The Impact of Biological Mechanisms of Aging on Response Variability to Resistance Training in Older Adults (BRIO)

SUMMARY In most individuals, exercise counters the onset and progression of chronic diseases (e.g., type 2 diabetes, cardiovascular disease, cognitive decline, and cancers), geriatric syndromes (e.g., frailty), and disability, even when introduced in later-life. However, the physiological effects conveyed by exercise are highly variable across

individuals. In line with RFA-AG-24-045, this application builds on a robust scientific foundation and will use innovative, multidisciplinary approaches to critically test the central hypothesis that biological mechanisms of aging are modulators of exercise response heterogeneity (ERH) in older adults. Our proposal centers on cellular

senescence and epigenetics as causes of ERH in two distinct, clinically meaningful co-primary outcomes: physical function and insulin sensitivity. Senescence is a cell fate that contributes to age-related tissue pathology and impairs regeneration. Recently, we characterized hallmarks of cellular senescence in human skeletal muscle

and observed negative associations with measures of physical function and insulin sensitivity. We have also demonstrated that circulating biomarkers of cellular senescence are associated with deficits in physical function and are responsive to exercise training.
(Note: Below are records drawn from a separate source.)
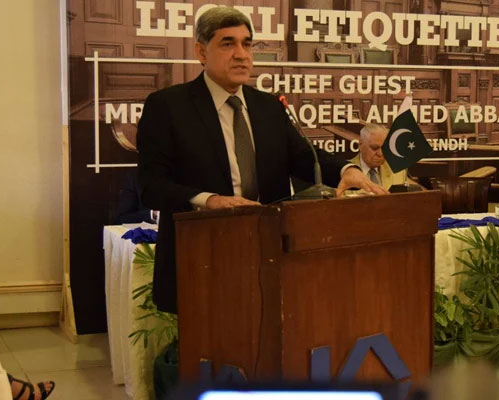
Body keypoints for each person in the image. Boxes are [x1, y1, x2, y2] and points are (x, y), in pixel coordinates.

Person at [137, 7, 385, 313]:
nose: (242, 54)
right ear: (202, 52)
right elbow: (151, 185)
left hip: (267, 250)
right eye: (228, 44)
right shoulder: (168, 106)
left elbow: (304, 157)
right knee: (211, 353)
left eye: (247, 44)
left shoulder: (267, 106)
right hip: (202, 255)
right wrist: (209, 200)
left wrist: (347, 170)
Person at [350, 123, 417, 191]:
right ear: (360, 145)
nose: (380, 153)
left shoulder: (397, 171)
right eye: (375, 148)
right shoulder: (345, 172)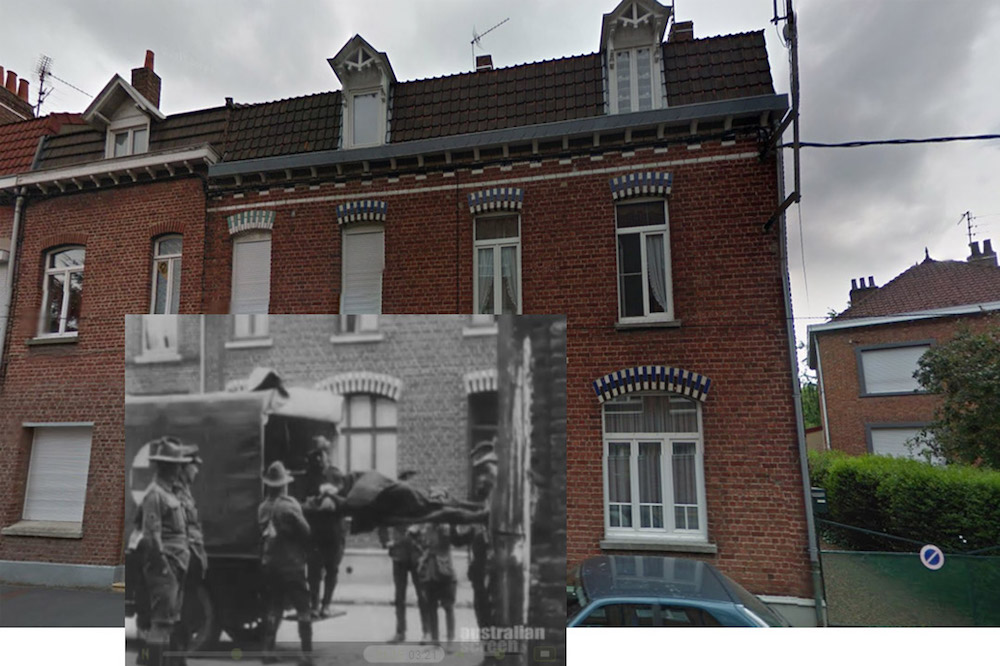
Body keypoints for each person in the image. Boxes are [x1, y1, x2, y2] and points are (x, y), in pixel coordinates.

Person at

Epigenetic modifications effectively govern transcriptional programs that

regulate cellular homeostasis and adaptations to stimuli. DNA methylation (DNAm) at CpG sites is a key epigenetic modification that changes radically with advancing age. In skeletal muscle, age-associated alterations in DNAm affect the expression of genes central to functional and metabolic adaptations to exercise. Based on

these observations, we will conduct a randomized, two-site clinical trial of a 6-month structured progressive resistance training intervention (n = 200) and a health education intervention (HE) (n = 100) to define the ERH in physical function (Specific Aim 1) and insulin sensitivity (Specific Aim 2) in community dwelling older (³ 65

years) women and men with evidence of mobility limitations. We will use state-of-the-art molecular profiling to rigorously examine cellular senescence and DNAm in skeletal muscle in parallel with their blood-based biomarkers. Through predictive approaches to treatment effect heterogeneity, we will examine how these

biological mechanisms, key clinical variables (sex, BMI, comorbid conditions, medications, depression, and fatigue), and behavioral factors (nutrition, habitual physical activity, sleep, fatigue, and depressive symptoms), and their interactions, mediate ERH.